Kinder in den ersten drei Lebensjahren

Gerlinde Lill regt an, sich mit Bildungsprozessen junger Kinder auseinanderzusetzen und greift Schlüsselsituationen aus dem Alltag in Krippe und Tagespflege auf.


Essen und Trinken


»Essen und Trinken hält Leib und Seele zusammen.« Ein Sprichwort aus Zeiten, in denen es nicht selbstverständlich war, sich satt zu essen. Leider gewinnt es wieder an Aktualität, denn die Armut in Familien wächst.

Essen und Trinken nährt den Menschen nicht nur, sondern trägt zu Wohlbefinden und Lebensfreude bei; es ist ein sinnliches Erlebnis und ein kommunikativer Akt. Beide Aspekte können in der Kita zusammenwirken. Kinder aus Familien in Notsituationen werden satt und sind gut versorgt. Auch unter diesem Gesichtspunkt ist das Recht jedes Kindes auf einen Kitaplatz unabdingbar – von Anfang an.

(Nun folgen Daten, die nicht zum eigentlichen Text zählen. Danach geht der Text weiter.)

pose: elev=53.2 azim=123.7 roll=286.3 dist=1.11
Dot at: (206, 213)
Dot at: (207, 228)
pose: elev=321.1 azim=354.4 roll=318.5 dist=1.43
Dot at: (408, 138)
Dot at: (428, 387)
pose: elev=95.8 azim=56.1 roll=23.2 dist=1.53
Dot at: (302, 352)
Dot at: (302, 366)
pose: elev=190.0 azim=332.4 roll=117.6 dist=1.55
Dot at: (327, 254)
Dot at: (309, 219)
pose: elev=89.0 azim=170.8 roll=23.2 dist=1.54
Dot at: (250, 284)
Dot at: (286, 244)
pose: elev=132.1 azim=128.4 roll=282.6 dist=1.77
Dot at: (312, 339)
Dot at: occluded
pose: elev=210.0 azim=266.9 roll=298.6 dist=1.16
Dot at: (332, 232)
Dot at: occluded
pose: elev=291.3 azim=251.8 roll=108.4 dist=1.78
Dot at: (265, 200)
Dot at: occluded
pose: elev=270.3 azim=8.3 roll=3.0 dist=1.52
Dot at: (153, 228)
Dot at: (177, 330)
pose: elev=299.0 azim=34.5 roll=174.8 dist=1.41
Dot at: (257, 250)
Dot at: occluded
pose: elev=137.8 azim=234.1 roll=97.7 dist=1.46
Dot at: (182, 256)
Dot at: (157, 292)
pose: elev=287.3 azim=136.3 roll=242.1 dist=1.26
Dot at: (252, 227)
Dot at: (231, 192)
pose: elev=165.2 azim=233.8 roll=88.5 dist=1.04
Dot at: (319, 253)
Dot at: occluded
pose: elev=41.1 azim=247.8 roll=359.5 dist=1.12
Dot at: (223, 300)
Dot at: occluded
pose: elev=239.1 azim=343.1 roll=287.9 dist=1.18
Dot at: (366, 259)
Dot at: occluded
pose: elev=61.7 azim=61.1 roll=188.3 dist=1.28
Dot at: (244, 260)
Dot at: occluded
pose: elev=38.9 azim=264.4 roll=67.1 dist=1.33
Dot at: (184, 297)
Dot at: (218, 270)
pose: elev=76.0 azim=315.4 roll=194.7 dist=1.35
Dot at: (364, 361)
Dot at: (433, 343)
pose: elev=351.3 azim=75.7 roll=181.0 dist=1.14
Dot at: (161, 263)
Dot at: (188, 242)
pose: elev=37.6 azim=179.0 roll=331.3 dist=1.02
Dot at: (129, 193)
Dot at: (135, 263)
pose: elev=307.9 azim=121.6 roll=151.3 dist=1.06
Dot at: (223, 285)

Was die vergnügliche, kommunikative und selbstbestimmte Seite der Mahlzeiten angeht, so ist die Kita ein idealer Ort. Denn die Erfahrungen, die Kinder in ihrer frühen Lebenszeit machen, prägen auch in diesem Zusammenhang ihre Weltsicht und ihr Selbstbild, prägen innere Muster und wirken lange, wenn nicht lebenslang, nach.

Oft genug leiden die Essenssituationen in Familien unter Zeitnot oder gestalten sich aus anderen Gründen wenig entspannt. Sonderwünsche von Kindern führen zu familiären Konflikten, oder es werden über das Essen Probleme und Unsicherheiten ausgetragen: Was ist gut für unser Kind? Wofür müssen wir sorgen, wenn wir fürsorgliche Eltern sein wollen?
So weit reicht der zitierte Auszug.